##### Records supplied

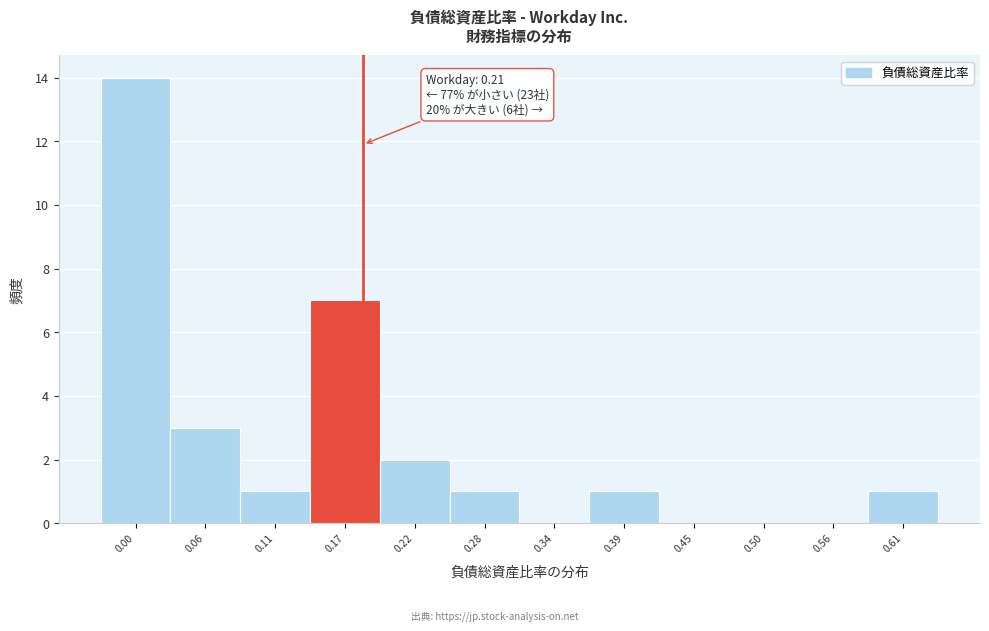

Reading left to right, what are all the values shown in this chart?

0.00=14	0.06=3	0.11=1	0.17=7	0.22=2	0.28=1	0.34=0	0.39=1	0.45=0	0.50=0	0.56=0	0.61=1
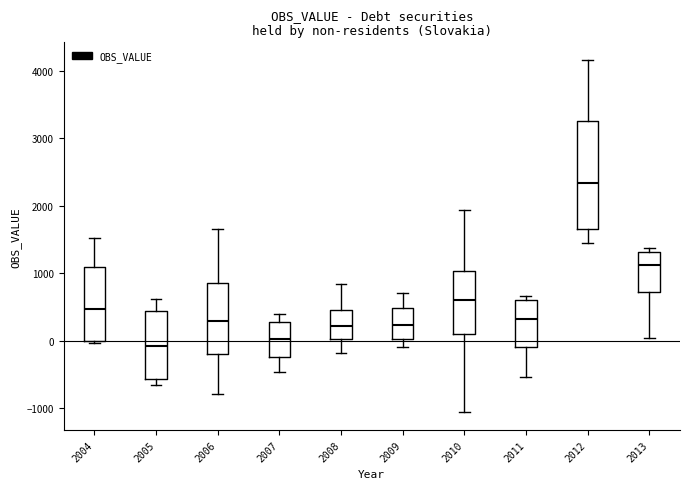

Reading left to right, transcribe this box plot: for each box, give where its median line is, the range the box spans, and where its two whiskers end, as read against the y-axis. The values are not printed on the chart, so give them approximately, as read against the axis.

2004: median 500, box 0 to 1100, whiskers 0 (just below the box's lower edge) to 1500
2005: median -100, box -600 to 400, whiskers -700 to 600
2006: median 300, box -200 to 900, whiskers -800 to 1700
2007: median 0, box -200 to 300, whiskers -500 to 400
2008: median 200, box 0 to 500, whiskers -200 to 800
2009: median 200, box 0 to 500, whiskers -100 to 700
2010: median 600, box 100 to 1000, whiskers -1100 to 1900
2011: median 300, box -100 to 600, whiskers -500 to 700
2012: median 2300, box 1600 to 3300, whiskers 1500 to 4200
2013: median 1100, box 700 to 1300, whiskers 0 to 1400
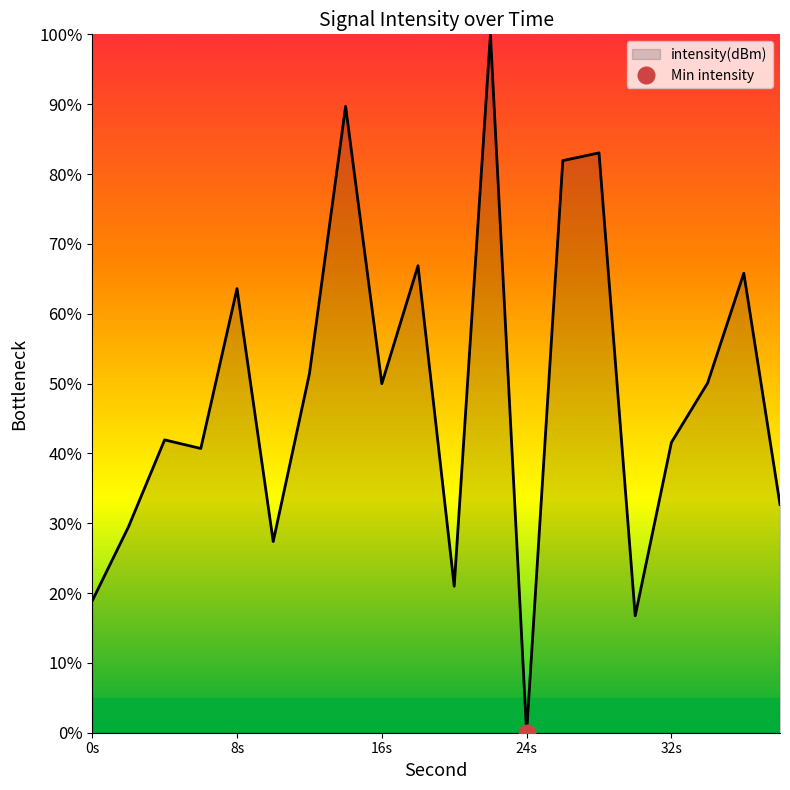

How many data points are less than 49?

10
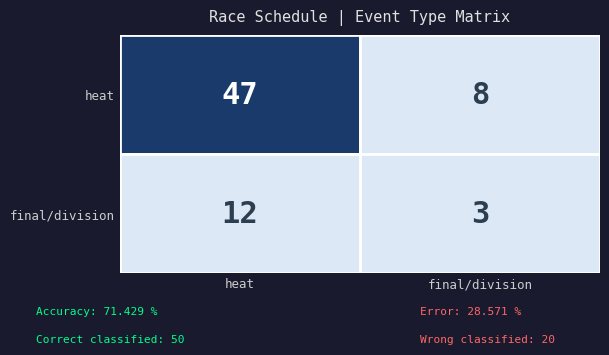

What is the maximum value shown in the chart?

47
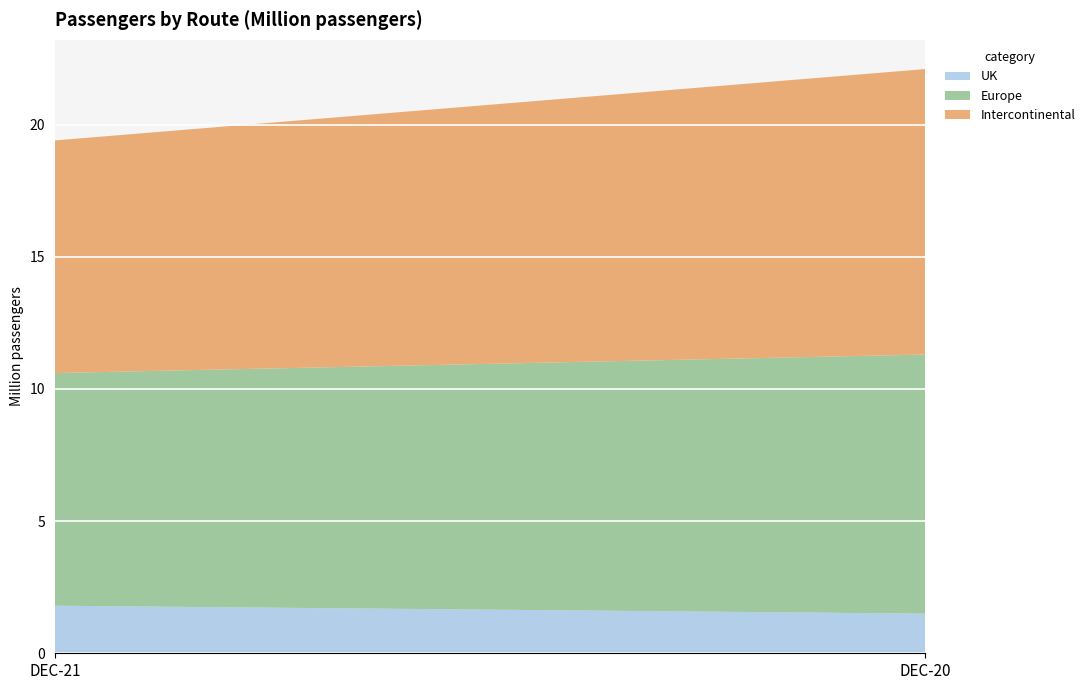

Reading right to left, extract all data points from this chart.

UK: DEC-20=1.5	DEC-21=1.8
Europe: DEC-20=9.8	DEC-21=8.8
Intercontinental: DEC-20=10.8	DEC-21=8.8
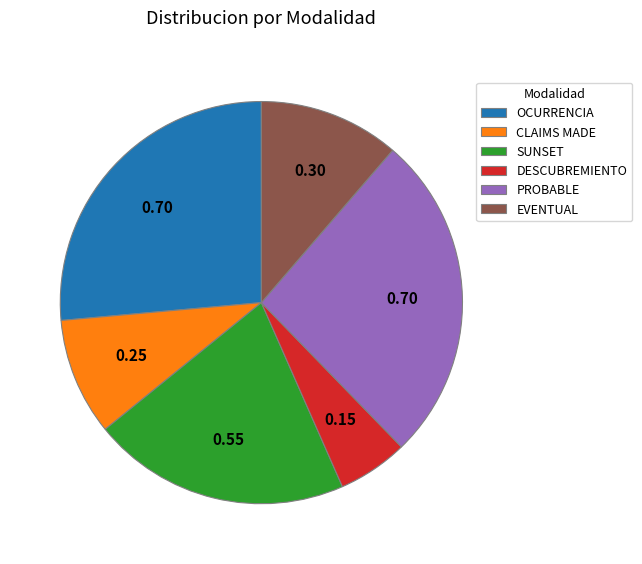

Does SUNSET represent more than half of the total?

No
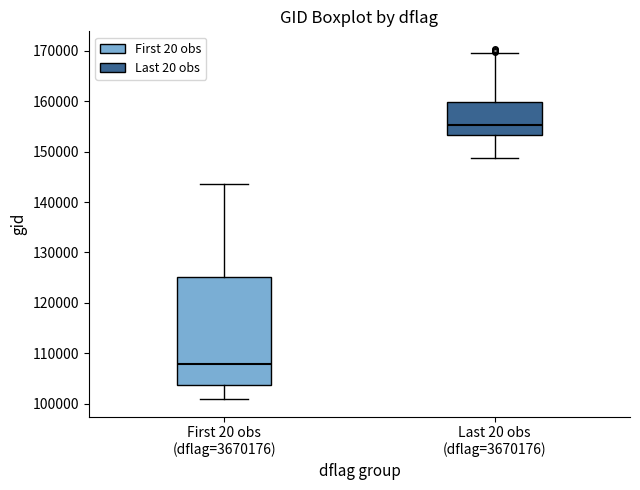

Where is the lower edge of the box for Last 20 obs (dflag=3670176) on the y-axis? The values are not printed on the chart, so give them approximately, as read against the axis.

153000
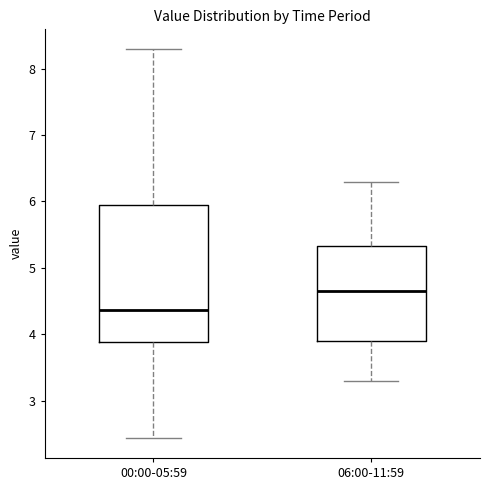

Which box has the lowest median line?

00:00-05:59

##########

→ **Goal of the exercise**
Count the lines above that contain the word "than", treating uppercase and lowercase as different. Reply with the number only.

→ **Answer to this problem**
2